Virologist Prof Shabir Madhi said there was little to show that a vaccine was going to be available in February or March.

“The earliest it is going to be is some time in the second quarter of this year in any meaningful quantity.

“When we are talking of vaccine availability, we are not talking of a few token 1,000 or 2,000 doses becoming available to immunise a handful of people,” Madhi told the Clement Manyathela Show on radio 702.

He said for 650,000 health workers alone the country needed 1.2 million doses of vaccine and this would not be available in February. The current vaccine requires two jabs of medication for it to be effective.

“We were caught napping when the rest of the middle-income countries were engaging in bilaterals. Health-care workers are experiencing another resurgence. They are going to remain unprotected against Covid-19, other than PPE, because they are not going to be vaccinated during the second wave of the epidemic.”

While the government said there were advanced bilateral negotiations with other countries to procure vaccines, Madhi was sceptical.

“The reality is that companies have not been stockpiling vaccine and waiting for SA to put in a purchase order. Companies have already sold the vaccine that they have already manufactured and any vaccine that is going to be manufactured over the next few months had already been spoken for, with bilaterals that were basically entered into months ago - not two weeks ago.”

He said there was no company with stock waiting for SA to make a move.

“There is a huge global demand. There is a huge global shortage and there is limited ability of companies to scale up manufacturing.”
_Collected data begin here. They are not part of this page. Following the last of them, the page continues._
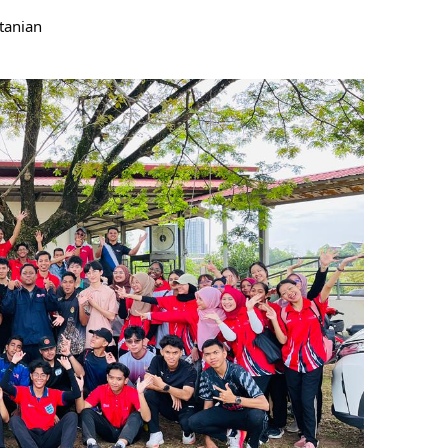
tanian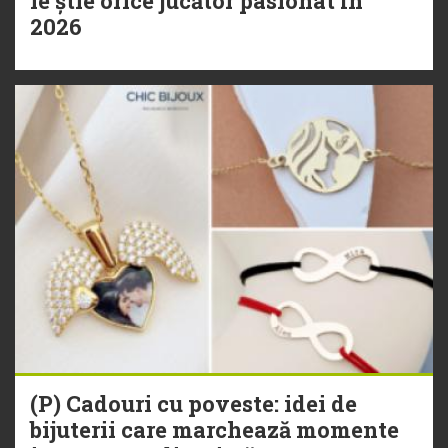
le știe orice jucător pasionat în
2026
(P) Cadouri cu poveste: idei de
bijuterii care marchează momente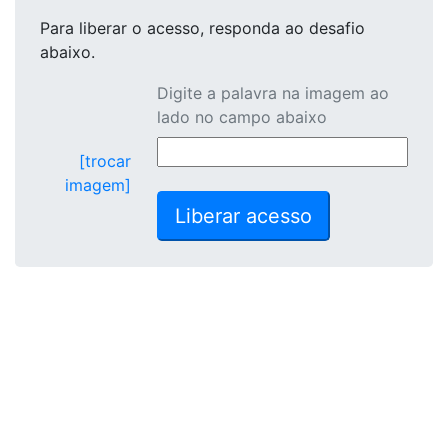
Para liberar o acesso
, responda ao desafio
abaixo.
Digite a palavra na imagem ao
lado no campo abaixo
[trocar
imagem]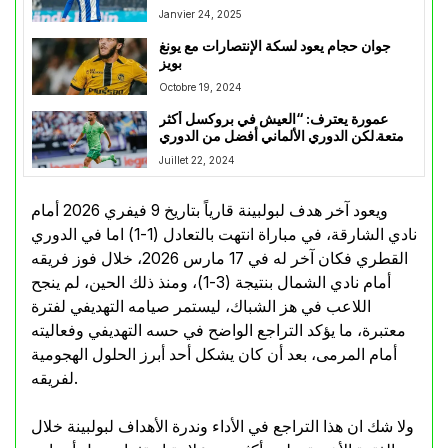
Janvier 24, 2025
جوان حجام يعود لسكة الإنتصارات مع يونغ
بويز
Octobre 19, 2024
عمورة يعترف: “العيش في بروكسل أكثر
متعة لكن الدوري الألماني أفضل من الدوري
البلجيكي”
Juillet 22, 2024
ويعود آخر هدف لبولبينة قارياً بتاريخ 9 فيفري 2026 أمام
نادي الشارقة، في مباراة انتهت بالتعادل (1-1) اما في الدوري
القطري فكان آخر له في 17 مارس 2026، خلال فوز فريقه
أمام نادي الشمال بنتيجة (3-1)، ومنذ ذلك الحين، لم ينجح
اللاعب في هز الشباك، ليستمر صيامه التهديفي لفترة
معتبرة، ما يؤكد التراجع الواضح في حسه التهديفي وفعاليته
أمام المرمى، بعد أن كان يشكل أحد أبرز الحلول الهجومية
لفريقه.
ولا شك ان هذا التراجع في الأداء وندرة الأهداف لبولبينة خلال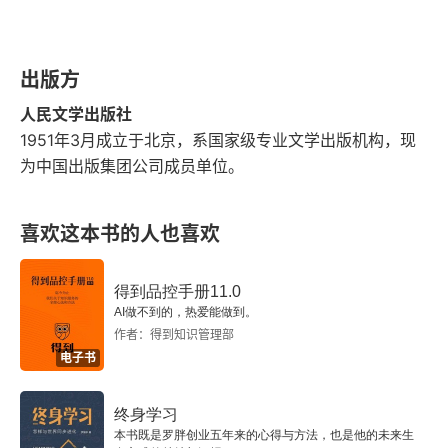
花花儿
记杨必
出版方
孟婆茶（胡思乱想，代序）
人民文学出版社
1951年3月成立于北京，系国家级专业文学出版机构，现
隐身衣（废话，代后记）
为中国出版集团公司成员单位。
艺术与克服困难——读《红楼梦》偶记
喜欢这本书的人也喜欢
事实—故事—真实
得到品控手册11.0
有什么好？——读奥斯丁的《傲慢与偏见》
AI做不到的，热爱能做到。
作者：得到知识管理部
一
电子书
二
终身学习
本书既是罗胖创业五年来的心得与方法，也是他的未来生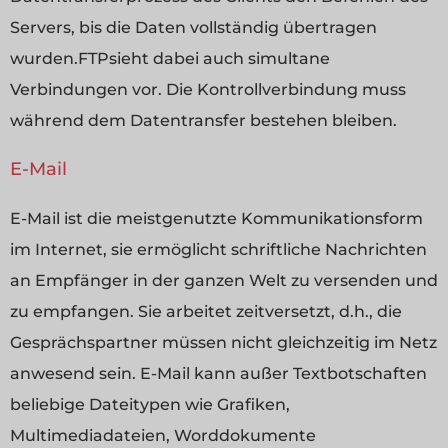
Servers, bis die Daten vollständig übertragen
wurden.FTPsieht dabei auch simultane
Verbindungen vor. Die Kontrollverbindung muss
während dem Datentransfer bestehen bleiben.
E-Mail
E-Mail ist die meistgenutzte Kommunikationsform
im Internet, sie ermöglicht schriftliche Nachrichten
an Empfänger in der ganzen Welt zu versenden und
zu empfangen. Sie arbeitet zeitversetzt, d.h., die
Gesprächspartner müssen nicht gleichzeitig im Netz
anwesend sein. E-Mail kann außer Textbotschaften
beliebige Dateitypen wie Grafiken,
Multimediadateien, Worddokumente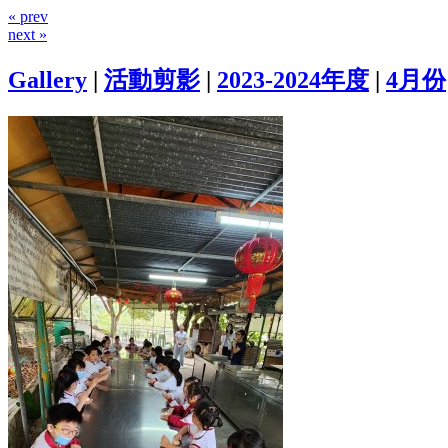
« prev
next »
Gallery
|
活動剪影
|
2023-2024年度
|
4月份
However, health department deputy director-general Dr Anban Pillay said SA had been in discussions with a number of companies to acquire vaccine since September.

“The issue is that when we were presented with options from different companies, we had a number of uncertainties. The most important is that there was no firm delivery date. We did not know when the vaccine would be approved and when we would get the vaccine,” he said.